Challenging pop culture narratives around the Midwest has also been key to his writing and acting work. Last year, Hearon unveiled his most substantive acting role to date in Sweethearts. Written by Dan Brier and Jordan Weiss and directed by the latter, the HBO Max movie chiefly follows two longtime best friends and college freshmen (Kiernan Shipka and Nico Hiraga) who make a plan to dump their suffocating high school sweethearts over Thanksgiving break (while also navigating their own will-they-or-won’t-they tension). Hearon, though, nearly walks away with the film as their newly out pal Palmer, who confronts his own elitism about his hometown as he discovers a thriving queer community far away from the bubbles of New York and Los Angeles.

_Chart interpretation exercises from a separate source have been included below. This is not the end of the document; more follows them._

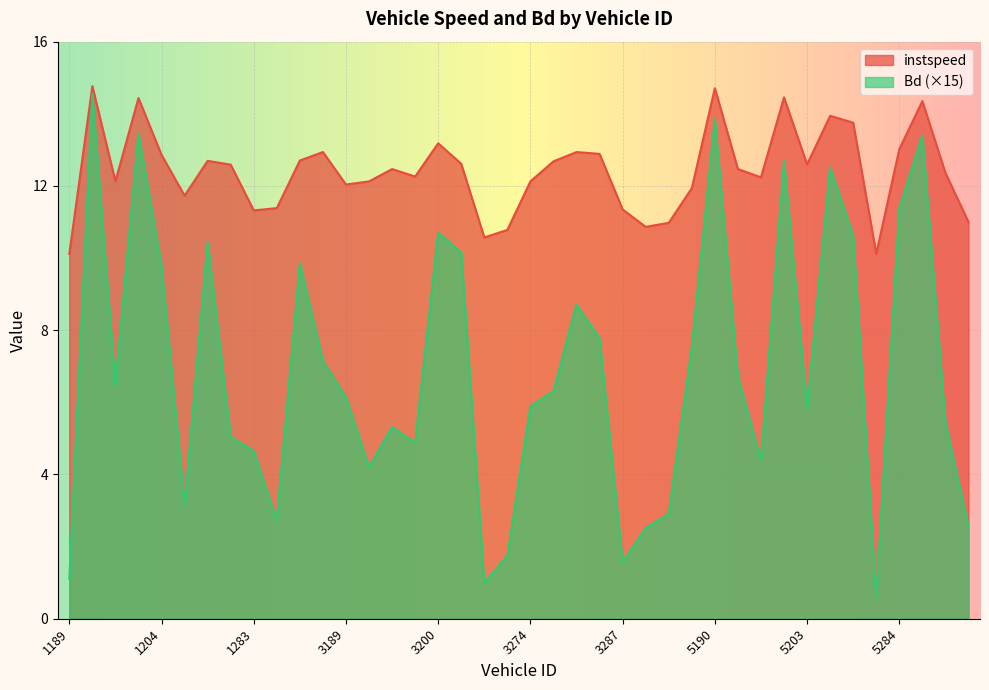

How many lines are shown in the chart?

2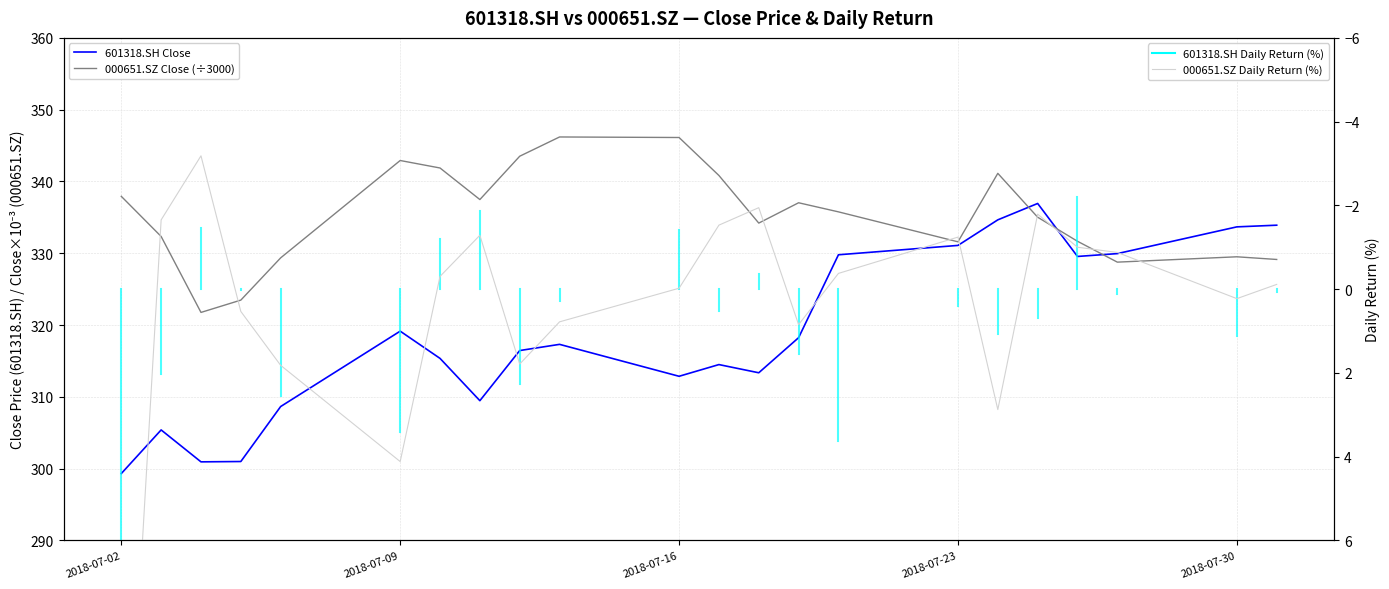

How many negative values does the 000651.SZ Daily Return (%) series have?

13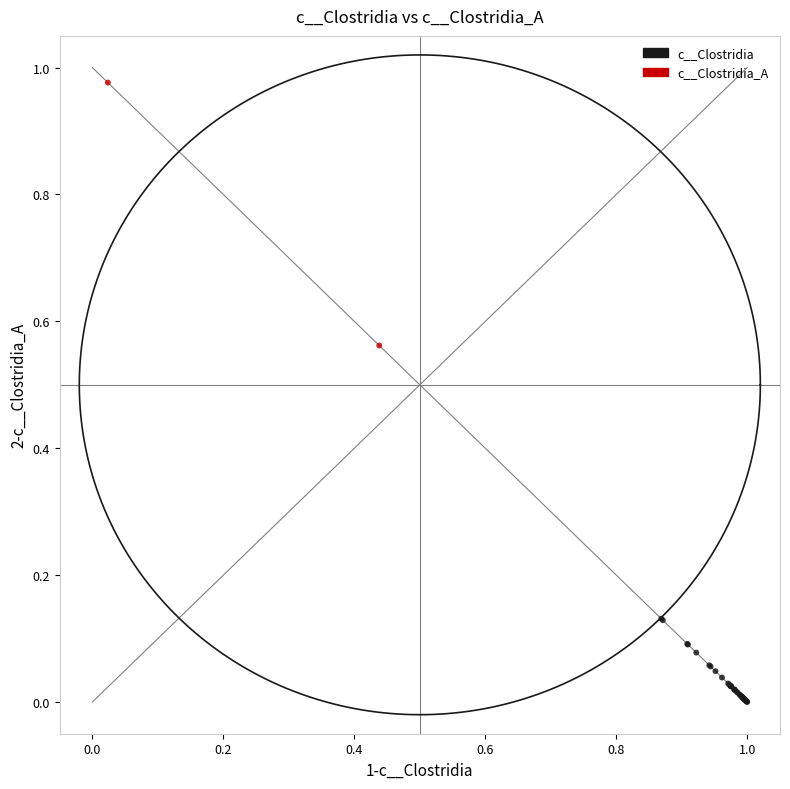

What are all the series names shown in the legend?

c__Clostridia, c__Clostridia_A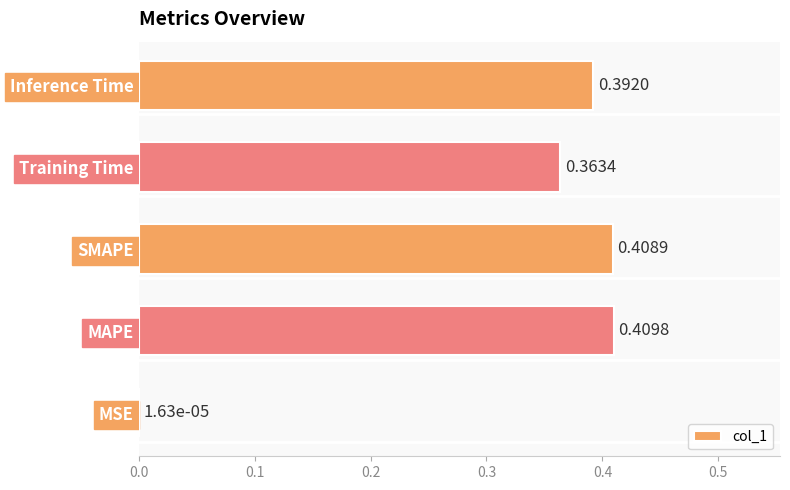

What is the sum of all values?

1.6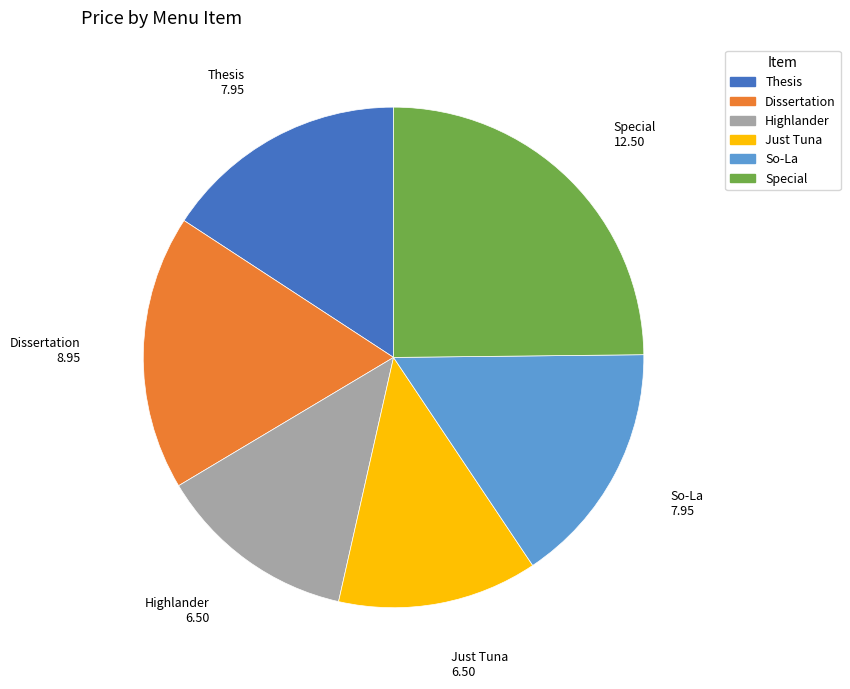

Combined, do Special and Dissertation account for over 50%?

No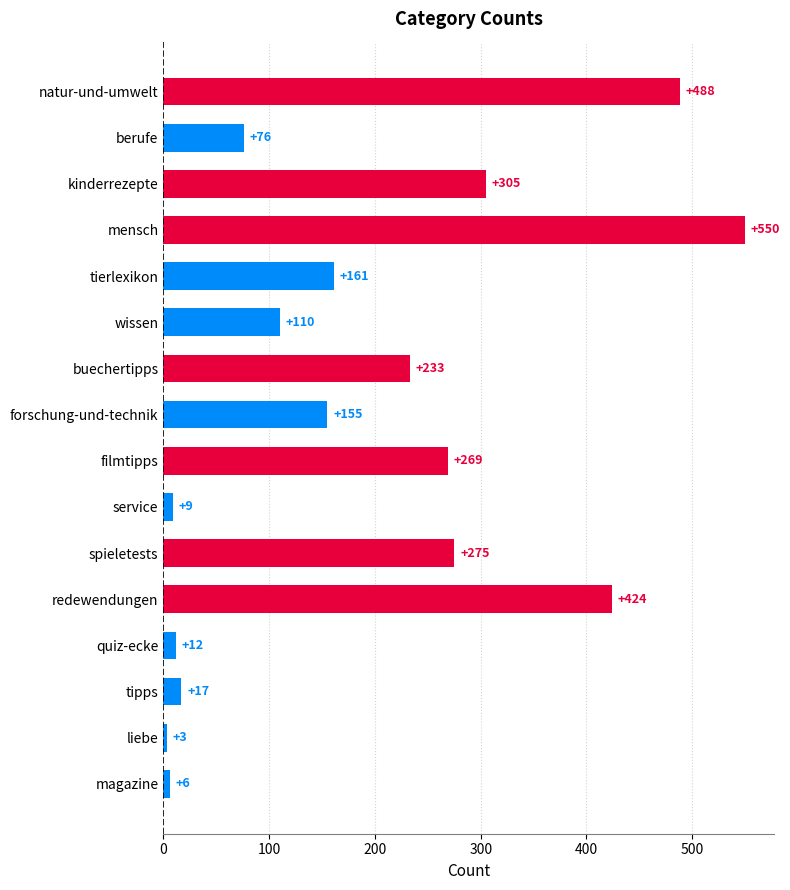

How many data points are less than 161?

8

“It really almost identically mapped my journey of coming out and being really pretentious and talking sh*t on where you’re from in order to feel bigger than that place and take back the power,” he says. A lot of young queer people dream of a Romy and Michele-style look-at-me-now victory lap — but when you finally achieve success, Hearon says, your old outsider gripes give way to gratitude.
That’s how he feels about the upcoming Devil Wears Prada sequel he’s been filming in New York alongside Meryl Streep, Stanley Tucci, and Anne Hathaway. “I could cry talking about it because it’s really nuts,” he says. “There aren’t a million gay guys working in front of the camera, despite the idea that Hollywood is this big gay place. You don’t get a million chances. And if you’re fat, that’s a whole other thing that you have to contend with in Hollywood. I just felt like Dan and Jordan and Colin Trevorrow and Lilly Wachowski and Ally Pankiw, the directors and creators who gave me my first shots at actually trying stuff, are the whole reason that I get to do any of this, that I get to be in The Devil Wears Prada. It’s a direct result of them taking a chance on me when I wasn’t a sure bet.”
“If I have a great day, then I had a great day. If I had a bad day, then I had material.”
Hearon is as much of a fan of the original as anybody — though he rejects the popular sentiment that Adrian Grenier’s boyfriend character is the film’s real villain. “It’s been very boiled down to ‘Actually, it’s the man who sucks!’” Hearon says. “To me, he was the voice of reason. She was changing. She was becoming someone she didn’t like. She was dressing differently and talking about herself differently and starting to care about things she had never valued prior to that.” And while Hearon can’t say much about the exact role he’s playing, he promises that Devil die-hards won’t be disappointed. “I was shocked by how much I loved it,” he says. “I think fans of the original movie will, genuinely, actually from my soul, be happy with where we meet all these characters in their life and how it all plays out.”
The other day, Hearon was on set, waiting to be called for a scene, when the trailer for Model Comedian dropped. His phone was blowing up with congratulatory texts and pictures of the billboards that had gone up. “I just was like, ‘This is f*cking insane.’ It feels unbelievable to me,” he says. It’s the kind of moment that, just a few years ago, he might have written off as too fleeting to be worth appreciating. “A thing I often think about is: Don’t be too cool or too smart or too busy to have a nice time. Stop and recognize the corny, cringe little things that can make you feel happy if you just let them.”
Before I leave, he hands me a packet of rainbow-colored Sharpies and insists I sign the pillar in the studio that all future guests will sign. I grab the magenta one, ready to participate in a little joy.